What is forced liquidation
A forced liquidation is a transaction initiated by a broker to close a losing position and is triggered when the trader's account balance cannot cover the loss. The specific process includes: position loss leading to balance decline, margin call, failure to add funds, and forced liquidation. Forced liquidations are often caused by excessive leverage, improper position management, market volatility and poor trading strategies. The consequences include loss of funds, damage to your credit history and psychological impact.
What is forced liquidation?
A liquidation is a transaction initiated by a broker to close a trader’s losing position. This happens when a trader's account balance cannot cover the amount of their losses.
How Forced Liquidation Works
When a trader’s account balance drops below the maintenance margin level, the broker will automatically close their losing positions. Maintenance margin levels are minimum account balances set by brokers to ensure traders can cover losses on their trades.
The specific process is as follows:
- Loss in position: The trader’s trading position incurred losses, resulting in a decrease in the account balance.
- Margin Call: If the account balance drops below the maintenance margin level, the broker will issue a margin call asking the trader to add additional funds.
- Failure to add funds: If the trader fails to add funds in time, the broker will forcefully close the losing position.
- Position Closure: The broker will close the trader’s losing position and settle the loss amount.
Causes of forced liquidation
Forced liquidation is usually caused by the following reasons:
- Excessive leverage: Traders use excessive leverage, which magnifies the risk of loss.

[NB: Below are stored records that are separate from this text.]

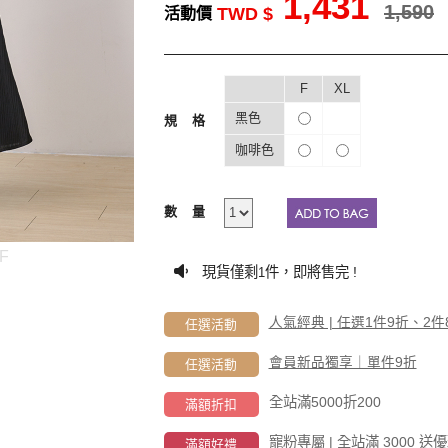
1,431
1,590
TWD $
活動價
F
XL
黑色
規格
咖啡色
數量
-F
現貨僅剩
件，即將售完 !
1
人氣經典 | 任選1件9折、2件
任選活動
會員新品獨享｜單件9折
任選活動
全站滿5000折200
滿額折扣
寵粉專屬 | 全站滿 3000
滿額好禮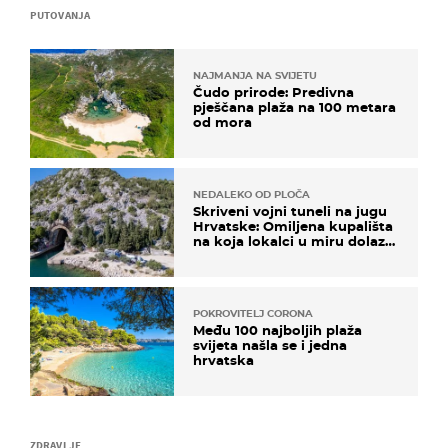
PUTOVANJA
NAJMANJA NA SVIJETU
Čudo prirode: Predivna
pješčana plaža na 100 metara
od mora
NEDALEKO OD PLOČA
Skriveni vojni tuneli na jugu
Hrvatske: Omiljena kupališta
na koja lokalci u miru dolaze
roniti i skakati u more
POKROVITELJ CORONA
Među 100 najboljih plaža
svijeta našla se i jedna
hrvatska
ZDRAVLJE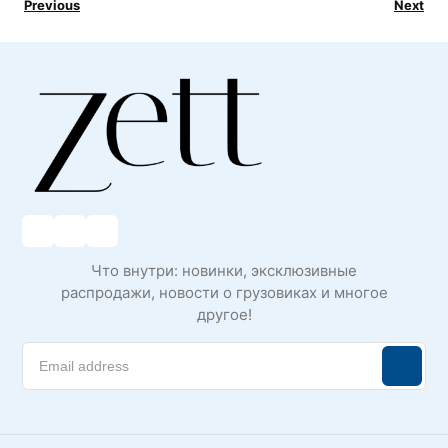
Previous
Next
Что внутри: новинки, эксклюзивные
распродажи, новости о грузовиках и многое
другое!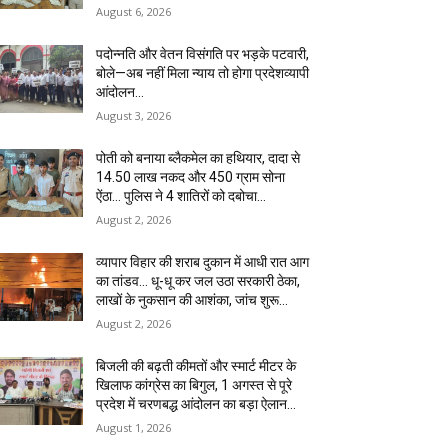
August 6, 2026
पदोन्नति और वेतन विसंगति पर भड़के पटवारी,
बोले—अब नहीं मिला न्याय तो होगा प्रदेशव्यापी
आंदोलन…
August 3, 2026
पोती को बनाया ब्लैकमेल का हथियार, दादा से
14.50 लाख नकद और 450 ग्राम सोना
ऐंठा… पुलिस ने 4 शातिरों को दबोचा…
August 2, 2026
व्यापार विहार की शराब दुकान में आधी रात आग
का तांडव… धू-धू कर जल उठा सरकारी ठेका,
लाखों के नुकसान की आशंका, जांच शुरू…
August 2, 2026
बिजली की बढ़ती कीमतों और स्मार्ट मीटर के
खिलाफ कांग्रेस का बिगुल, 1 अगस्त से पूरे
प्रदेश में चरणबद्ध आंदोलन का बड़ा ऐलान…
August 1, 2026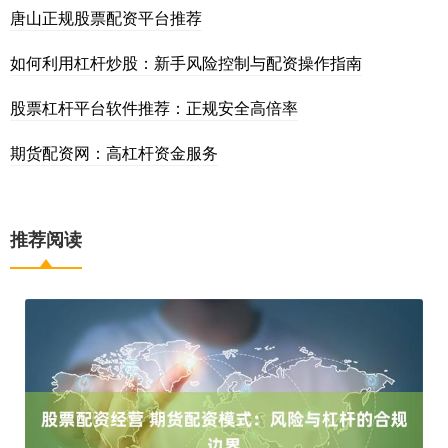
唐山正规股票配资平台推荐
如何利用杠杆炒股：新手风险控制与配资操作指南
股票杠杆平台软件推荐：正规安全高倍率
期货配资网：高杠杆资金服务
推荐阅读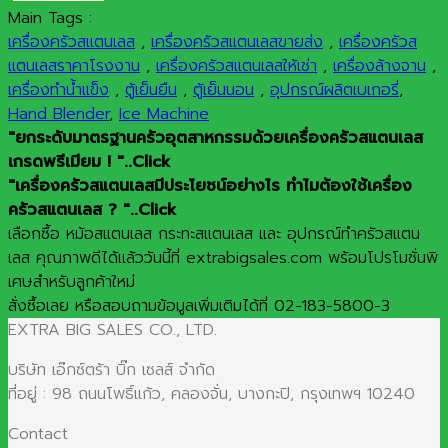
Main Tags :
เครื่องครัวสแตนเลส
,
เครื่องครัวสแตนเลสขายส่ง
,
เครื่องครัวส
แตนเลสราคาโรงงาน
,
เครื่องครัวสแตนเลสให้เช่า
,
เครื่องล้างจาน
,
เครื่องทำน้ำแข็ง
,
ตู้เย็นยืน
,
ตู้เย็นนอน
,
อุปกรณ์ผลิตเบเกอรี่
,
Hand Blender
,
Ice Machine
"ยกระดับมาตรฐานครัวอุตสาหกรรมด้วยเครื่องครัวสแตนเลส
เกรดพรีเมียม ! "..Click
"เครื่องครัวสแตนเลสมีประโยชน์อย่างไร ทำไมต้องใช้เครื่อง
ครัวสแตนเลส ? "..Click
เลือกซื้อ หม้อสแตนเลส กระทะสแตนเลส และ อุปกรณ์ทำครัวสแตน
เลส คุณภาพดีได้แล้ววันนี้ที่ extrabigsales.com พร้อมโปรโมชั่นพิ
เศษสำหรับลูกค้าใหม่
สั่งซื้อเลย หรือสอบถามข้อมูลเพิ่มเติมได้ที่ 02-183-5800-3
EXTRA BIG SALES CO., LTD.
บริษัท เอ๊กซ์ตร้า บิ๊ก เซลส์ จำกัด
ที่อยู่ : 98 ถนนโพธิ์แก้ว, คลองจั่น, บางกะปิ, กรุงเทพฯ 10240
Contact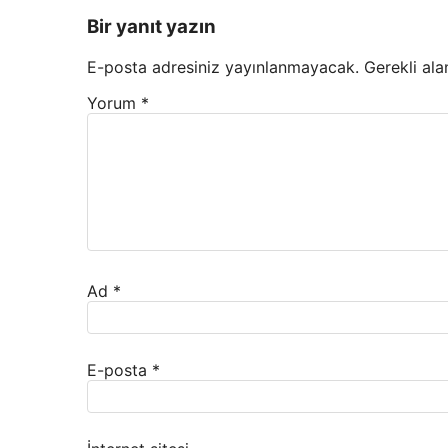
Bir yanıt yazın
E-posta adresiniz yayınlanmayacak.
Gerekli ala
Yorum
*
Ad
*
E-posta
*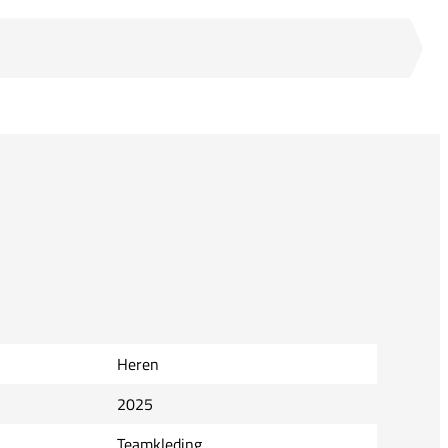
Heren
2025
Teamkleding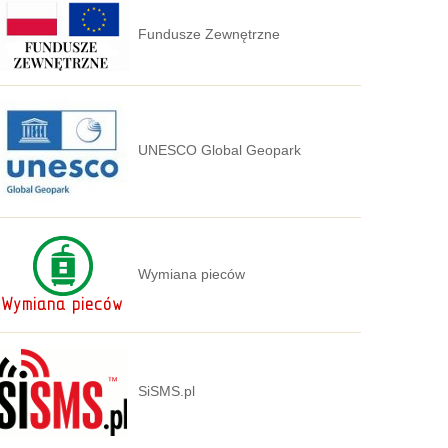
Fundusze Zewnętrzne
UNESCO Global Geopark
Wymiana pieców
SiSMS.pl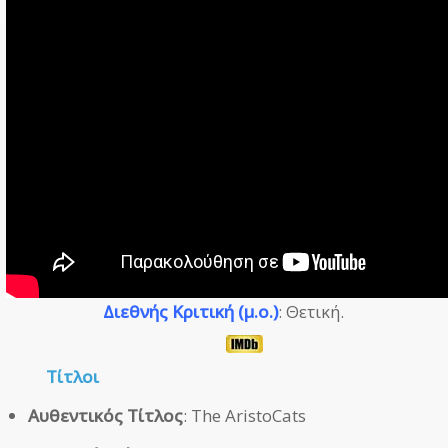
Διεθνής Κριτική (μ.ο.)
: Θετική.
Τίτλοι
Αυθεντικός Τίτλος
: The AristoCats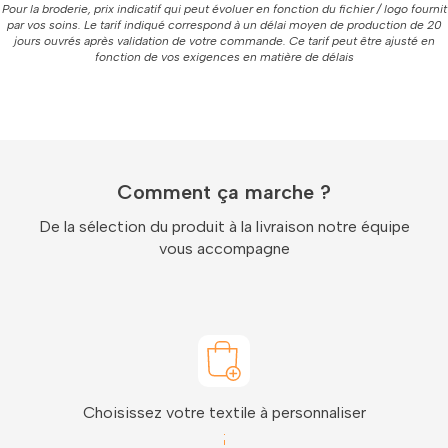
Pour la broderie, prix indicatif qui peut évoluer en fonction du fichier / logo fournit
par vos soins. Le tarif indiqué correspond à un délai moyen de production de 20
jours ouvrés après validation de votre commande. Ce tarif peut être ajusté en
fonction de vos exigences en matière de délais
Comment ça marche ?
De la sélection du produit à la livraison notre équipe
vous accompagne
Choisissez votre textile à personnaliser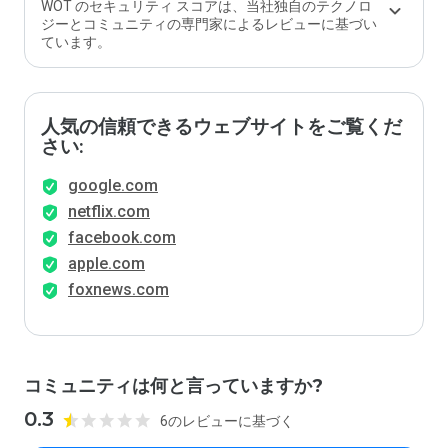
WOT のセキュリティ スコアは、当社独自のテクノロ
ジーとコミュニティの専門家によるレビューに基づい
ています。
人気の信頼できるウェブサイトをご覧くだ
さい:
google.com
netflix.com
facebook.com
apple.com
foxnews.com
コミュニティは何と言っていますか?
0.3
6のレビューに基づく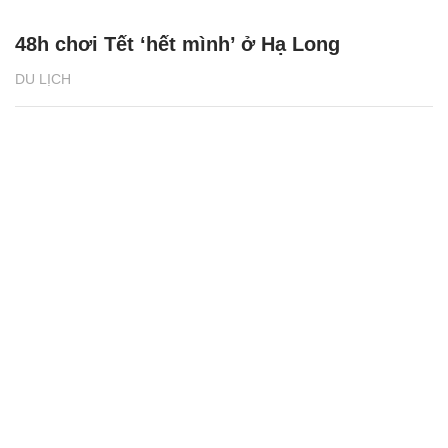
48h chơi Tết ‘hết mình’ ở Hạ Long
DU LỊCH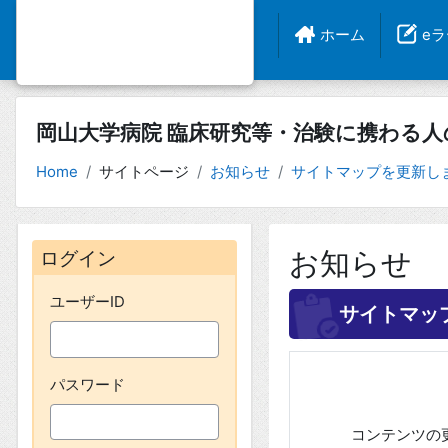
ホーム
e
岡山大学病院 臨床研究等・治験に携わる
Home
サイトページ
お知らせ
サイトマップを更新し
ブロック
ログイン をスキップする
お知らせ
ログイン
ユーザーID
サイトマッ
パスワード
コンテンツの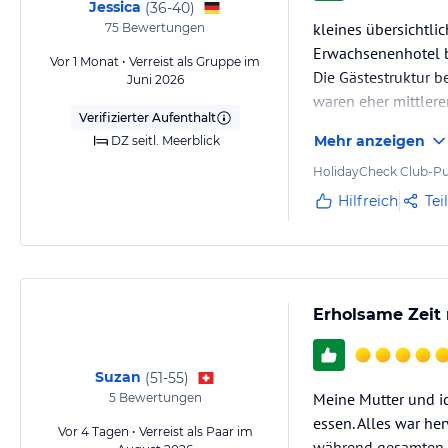
Jessica
(
36-40
)
kleines übersichtli
75
Bewertungen
Erwachsenenhotel bi
Vor 1 Monat • Verreist als Gruppe im
Die Gästestruktur b
Juni 2026
waren eher mittleren
Verifizierter Aufenthalt
Mehr anzeigen
DZ seitl. Meerblick
HolidayCheck Club-Pu
Hilfreich
Tei
Erholsame Zeit 
Suzan
(
51-55
)
Meine Mutter und i
5
Bewertungen
essen. Alles war he
Vor 4 Tagen • Verreist als Paar im
während gesamten A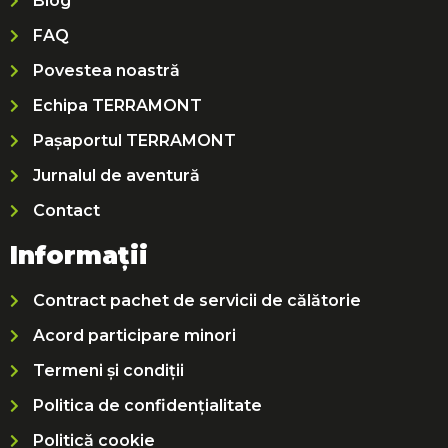
Blog
FAQ
Povestea noastră
Echipa TERRAMONT
Pașaportul TERRAMONT
Jurnalul de aventură
Contact
Informații
Contract pachet de servicii de călătorie
Acord participare minori
Termeni și condiții
Politica de confidențialitate
Politică cookie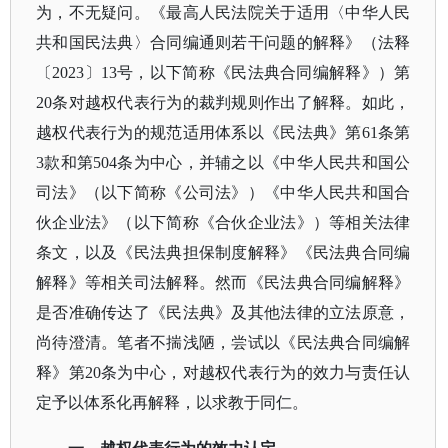
为，不无疑问。《最高人民法院关于适用〈中华人民
共和国民法典〉合同编通则若干问题的解释》（法释
〔2023〕13号，以下简称《民法典合同编解释》）第
20条对越权代表行为的裁判规则作出了解释。如此，
越权代表行为的规范适用体系以《民法典》第61条第
3款和第504条为中心，并辅之以《中华人民共和国公
司法》（以下简称《公司法》）《中华人民共和国合
伙企业法》（以下简称《合伙企业法》）等相关法律
条文，以及《民法典担保制度解释》《民法典合同编
解释》等相关司法解释。然而《民法典合同编解释》
是否准确传达了《民法典》及其他法律的立法原意，
尚待澄清。笔者不揣浅陋，尝试以《民法典合同编解
释》第20条为中心，对越权代表行为的效力与责任认
定予以体系化再解释，以求教于同仁。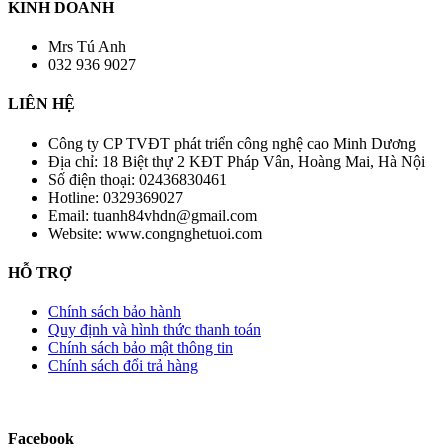
KINH DOANH
Mrs Tú Anh
032 936 9027
LIÊN HỆ
Công ty CP TVĐT phát triển công nghệ cao Minh Dương
Địa chỉ:
18 Biệt thự 2 KĐT Pháp Vân, Hoàng Mai, Hà Nội
Số điện thoại:
02436830461
Hotline:
0329369027
Email:
tuanh84vhdn@gmail.com
Website:
www.congnghetuoi.com
HỖ TRỢ
Chính sách bảo hành
Quy định và hình thức thanh toán
Chính sách bảo mật thông tin
Chính sách đổi trả hàng
Facebook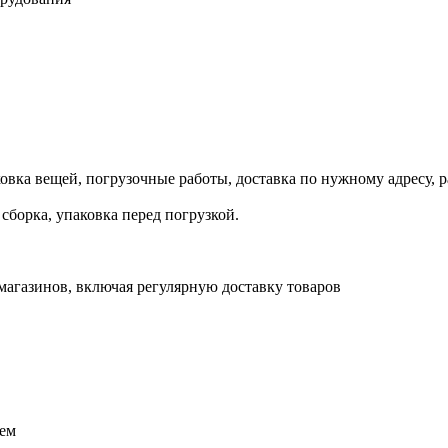
овка вещей, погрузочные работы, доставка по нужному адресу, р
сборка, упаковка перед погрузкой.
магазинов, включая регулярную доставку товаров
ием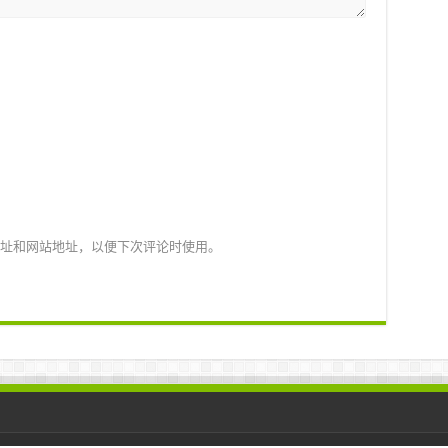
址和网站地址，以便下次评论时使用。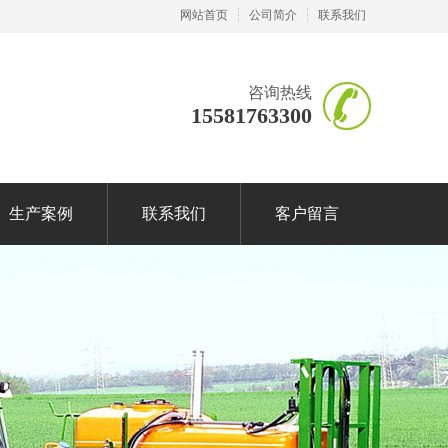
网站首页
公司简介
联系我们
咨询热线
15581763300
生产案例
联系我们
客户留言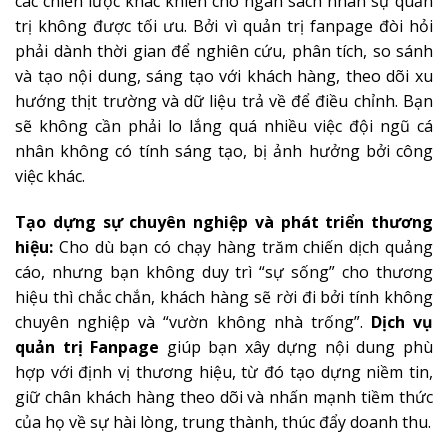
các chiến lược khác khiến cho ngân sách nhân sự quản
trị không được tối ưu. Bởi vì quản trị fanpage đòi hỏi
phải dành thời gian để nghiên cứu, phân tích, so sánh
và tạo nội dung, sáng tạo với khách hàng, theo dõi xu
hướng thịt trường và dữ liệu trả về để điều chỉnh. Bạn
sẽ không cần phải lo lắng quá nhiều việc đội ngũ cá
nhân không có tính sáng tạo, bị ảnh hưởng bởi công
việc khác.
Tạo dựng sự chuyên nghiệp và phát triển thương
hiệu:
Cho dù bạn có chạy hàng trăm chiến dịch quảng
cáo, nhưng bạn không duy trì “sự sống” cho thương
hiệu thì chắc chắn, khách hàng sẽ rời đi bởi tính không
chuyên nghiệp và “vườn không nhà trống”.
Dịch vụ
quản trị Fanpage
giúp bạn xây dựng nội dung phù
hợp với định vị thương hiệu, từ đó tạo dựng niềm tin,
giữ chân khách hàng theo dõi và nhấn mạnh tiềm thức
của họ về sự hài lòng, trung thành, thúc đẩy doanh thu.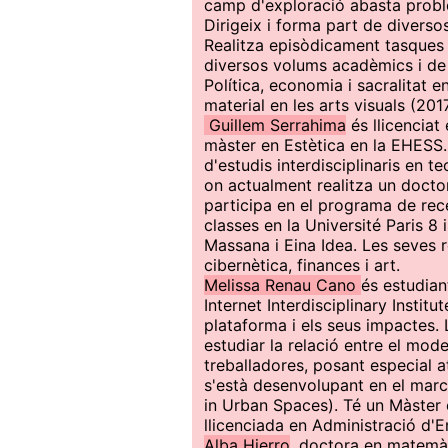
camp d'exploració abasta probleme
Dirigeix i forma part de diversos 
Realitza episòdicament tasques d
diversos volums acadèmics i de d
Política, economia i sacralitat e
material en les arts visuals (201
Guillem Serrahima
és llicenciat
màster en Estètica en la EHESS. 
d'estudis interdisciplinaris en te
on actualment realitza un docto
participa en el programa de rec
classes en la Université Paris 8
Massana i Eina Idea. Les seves 
cibernètica, finances i art.
Melissa Renau Cano
és estudia
Internet Interdisciplinary Insti
plataforma i els seus impactes. L
estudiar la relació entre el mod
treballadores, posant especial at
s'està desenvolupant en el mar
in Urban Spaces). Té un Màster e
llicenciada en Administració d'
Alba Hierro
, doctora en matemàt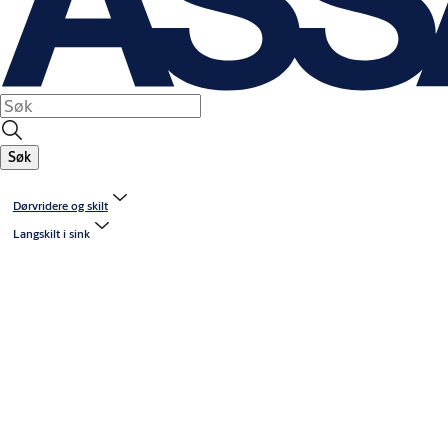
Søk
Dørvridere og skilt
Langskilt i sink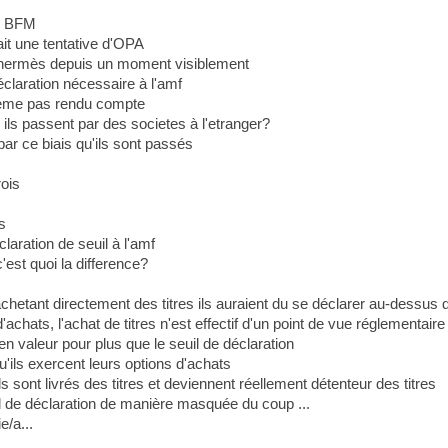
ur BFM
it une tentative d'OPA
 hermès depuis un moment visiblement
claration nécessaire à l'amf
 meme pas rendu compte
ils passent par des societes à l'etranger?
r ce biais qu'ils sont passés
rois
s
laration de seuil à l'amf
'est quoi la difference?
achetant directement des titres ils auraient du se déclarer au-dessus d
chats, l'achat de titres n'est effectif d'un point de vue réglementaire 
n valeur pour plus que le seuil de déclaration
u'ils exercent leurs options d'achats
s sont livrés des titres et deviennent réellement détenteur des titres
l de déclaration de manière masquée du coup ...
/a...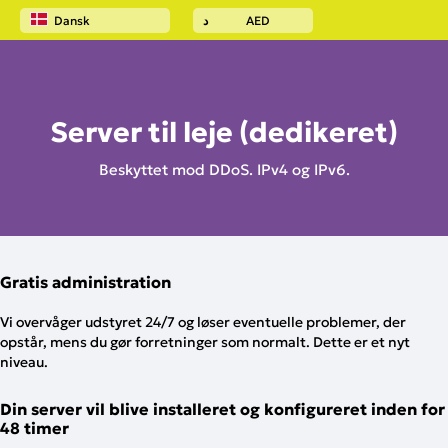
Dansk
د
AED
Forside
Dedikeret server
Server til leje (dedikeret)
Beskyttet mod DDoS. IPv4 og IPv6.
Gratis administration
Vi overvåger udstyret 24/7 og løser eventuelle problemer, der
opstår, mens du gør forretninger som normalt. Dette er et nyt
niveau.
Din server vil blive installeret og konfigureret inden for
48 timer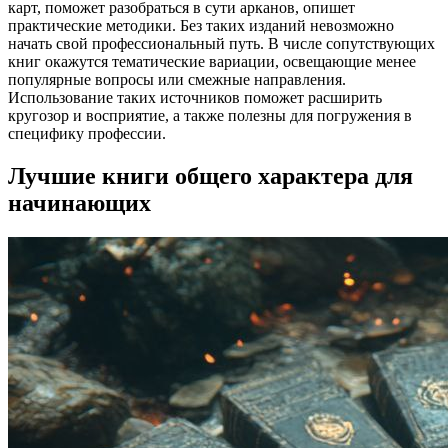
карт, поможет разобраться в сути арканов, опишет
практические методики. Без таких изданий невозможно
начать свой профессиональный путь. В числе сопутствующих
книг окажутся тематические вариации, освещающие менее
популярные вопросы или смежные направления.
Использование таких источников поможет расширить
кругозор и восприятие, а также полезны для погружения в
специфику профессии.
Лучшие книги общего характера для
начинающих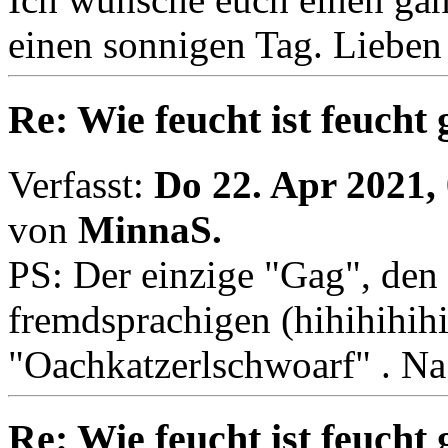
einen sonnigen Tag. Lieben
Re: Wie feucht ist feucht
Verfasst:
Do 22. Apr 2021,
von
MinnaS.
PS: Der einzige "Gag", den i
fremdsprachigen (hihihihihi
"Oachkatzerlschwoarf" . Na j
Re: Wie feucht ist feucht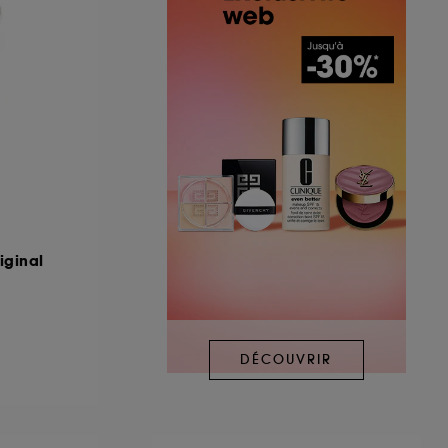
iginal
DÉCOUVRIR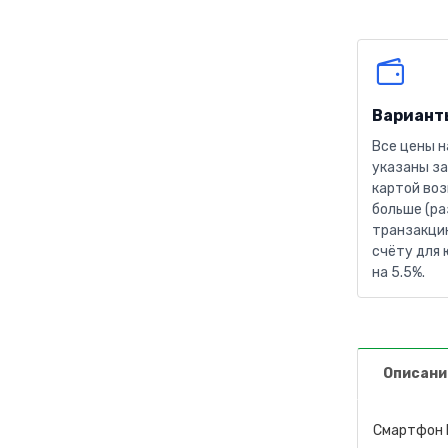
Вариант
Все цены н
указаны за
картой воз
больше (ра
транзакцию
счёту для 
на 5.5%.
Описани
Смартфон P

- Improper position management: Traders hold large numbers of related or one-way trades, increasing the likelihood of losses.
- Market Volatility: Unexpected market fluctuations cause traders to suffer significant losses on their positions.
- Trading strategy errors: Traders fail to implement effective trading strategies, resulting in continuous accumulation of losses.
Effects of Forced Liquidation
Forced Liquidation is a serious consequence for traders and may have the following effects:
- Loss of Funds: Traders will suffer a loss in the value of their losing positions .
- Damage to credit history: Forced liquidation may affect a trader’s credit history, making it more difficult for them to obtain future loans or credit.
- Psychological impact: Forced position liquidation will bring huge psychological pressure to traders, leading to frustrated confidence and changes in trading behavior.